READING PASSAGE
"""
|European Case Law Identifier:||ECLI:EP:BA:2009:T105706.20090212|
|Date of decision:||12 February 2009|
|Case number:||T 1057/06|
|IPC class:||G01G 15/00|
|Language of proceedings:||EN|
|Download and more information:||
|Title of application:||Apparatus and method for processing articles|
|Applicant name:||Linco Food Systems A/S|
|Opponent name:||Meyn Food Processing Technology B.V.|
|Relevant legal provisions:||
|Keywords:||Sufficiency of disclosure: yes
Novelty and inventive step: yes
Summary of Facts and Submissions
I. The appellant and patent proprietor lodged an appeal against the decision of the opposition division revoking European patent number 0 931 245 (application number 97 943 971.8).
II. Opposition had been filed against the patent as a whole, based on the grounds under Article 100(a) EPC 1973 that the subject-matter of the patent was not new and did not involve an inventive step (Article 52(1) EPC 1973 in connection with Articles 54(1) and 56 EPC 1973, respectively), and under Article 100(b) EPC 1973, that the patent did not disclose the invention in manner sufficiently clear and complete for it to be carried out by a person skilled in the art.
The opposition division reasoned that the subject-matter of claim 1 as granted (main request) was sufficiently disclosed. However, it was found that this subject-matter as well as that of two auxiliary requests was not novel. A third auxiliary request was not admitted into the proceedings because it was filed late and clearly not allowable under Articles 123(2) and 84 EPC 1973.
Reference was made to the following documents:
D1: US-A-5 004093
D2: US-A-3 944 078
D3: Stork brochure: Poultry Processing International, VIV Special, November 1990, pages 1 and 3
D4: Stork brochure: Poultry Processing International, VIV Special, September 1992, pages 1, 8 and 9
D5: NL-A-1 000 029
D6: EP-A-0 736 255
D7: Letter to EPO dated February 9, 1999
D8: EP-A-0 496 083
D12: US-A-2 471 711
D13: CH-A5-647 865
D14: US-A-4 770 260
D15: US-A-3 291 303
III. In its statement of grounds of appeal the appellant and patent proprietor requested that the patent be maintained as granted (main request), or in amended form on the basis of amended claims according to an auxiliary request. Oral proceedings were requested, should the Board decide not to maintain the patent as granted.
"""
SUPPLIED DATA
"""
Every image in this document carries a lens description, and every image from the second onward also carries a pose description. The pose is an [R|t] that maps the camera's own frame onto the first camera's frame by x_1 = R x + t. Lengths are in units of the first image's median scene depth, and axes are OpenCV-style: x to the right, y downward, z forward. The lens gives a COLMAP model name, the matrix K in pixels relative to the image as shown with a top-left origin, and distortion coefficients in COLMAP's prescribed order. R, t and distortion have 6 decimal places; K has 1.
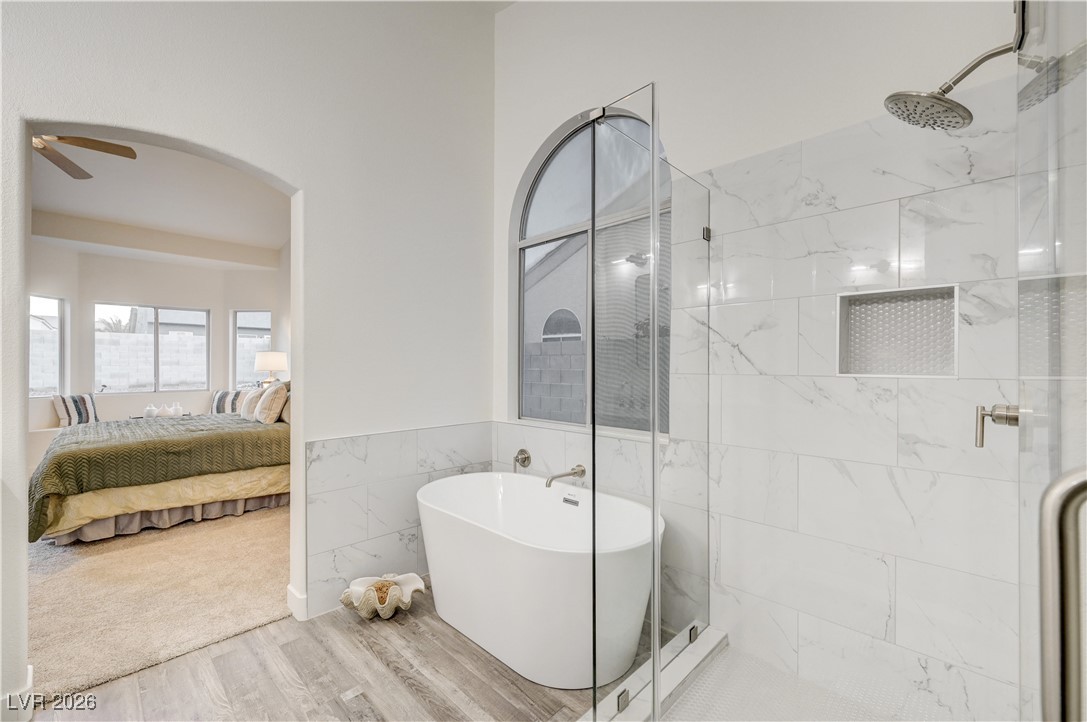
lens RADIAL K [[445.2, 0, 545.9], [0, 445.2, 365.1], [0, 0, 1]] dist [-0.001157, -0.000189]
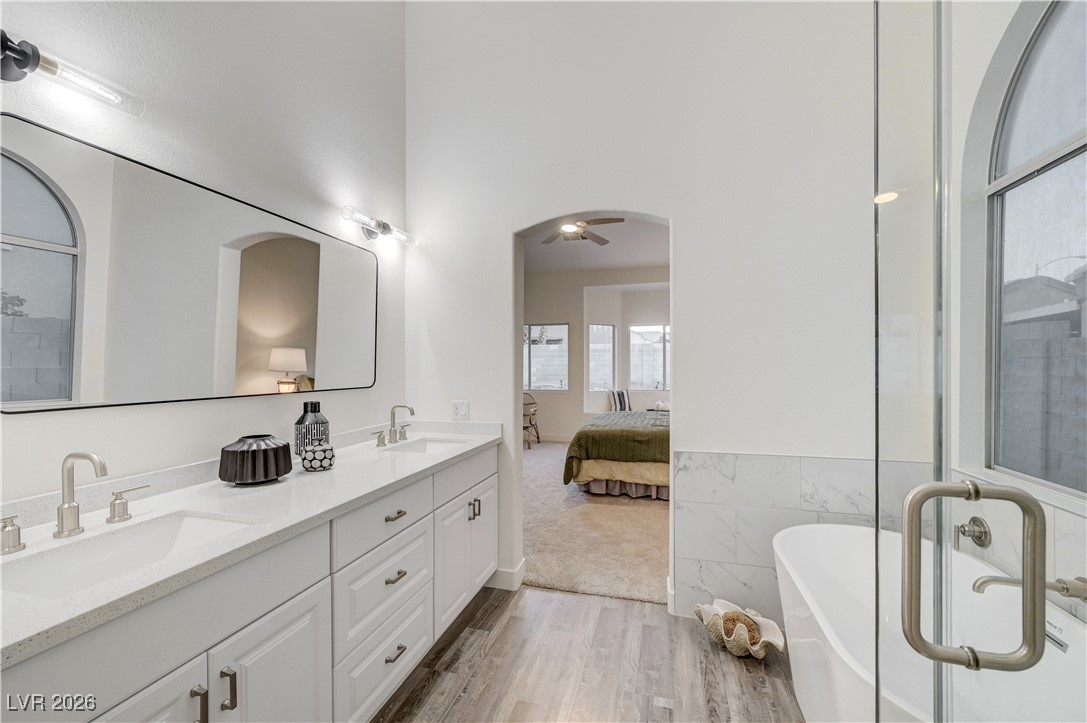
"""
WORK INSTRUCTIONS
- A) Answer these questions from the appeal decision:
(i) Which company is named as the opponent?
(ii) For what reasons was the third auxiliary request not admitted into the proceedings?
(iii) In what month and year was the Stork brochure listed as D3 published?
- B) Say whether each statement agrees with the appeal decision, and support each answer with a quotation from it:
(i) The opposition division found that the subject-matter of claim 1 as granted was not sufficiently disclosed.
(ii) The opposition was directed at only part of the patent.
(iii) The appellant asked for oral proceedings in case the Board did not maintain the patent as granted.
Nothing in the listing is needed for this work.

SOLUTIONS FOR EACH TASK
- A)
(i) Meyn Food Processing Technology B.V.
(ii) It was filed late and was clearly not allowable under Articles 123(2) and 84 EPC 1973.
(iii) November 1990

- B)
(i) No: "The opposition division reasoned that the subject-matter of claim 1 as granted (main request) was sufficiently disclosed."
(ii) No: "Opposition had been filed against the patent as a whole"
(iii) Yes: "Oral proceedings were requested, should the Board decide not to maintain the patent as granted."